Directions
Copy out the data below, all of it, exactly.

Extracted data
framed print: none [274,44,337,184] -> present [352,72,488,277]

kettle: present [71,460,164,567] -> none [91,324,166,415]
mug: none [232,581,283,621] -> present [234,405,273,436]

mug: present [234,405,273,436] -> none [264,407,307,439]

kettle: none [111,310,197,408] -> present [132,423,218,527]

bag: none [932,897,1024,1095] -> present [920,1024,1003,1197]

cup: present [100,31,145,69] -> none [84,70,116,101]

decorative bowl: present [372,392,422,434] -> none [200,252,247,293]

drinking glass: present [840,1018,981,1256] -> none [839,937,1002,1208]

Result for this exercise
framed print: none [274,44,337,184] -> present [352,72,488,277]

kettle: present [71,460,164,567] -> none [91,324,166,415]
mug: none [232,581,283,621] -> present [234,405,273,436]

mug: present [234,405,273,436] -> none [264,407,307,439]

kettle: none [111,310,197,408] -> present [132,423,218,527]

bag: none [932,897,1024,1095] -> present [920,1024,1003,1197]

cup: present [100,31,145,69] -> none [84,70,116,101]

decorative bowl: present [372,392,422,434] -> none [200,252,247,293]

drinking glass: present [840,1018,981,1256] -> none [839,937,1002,1208]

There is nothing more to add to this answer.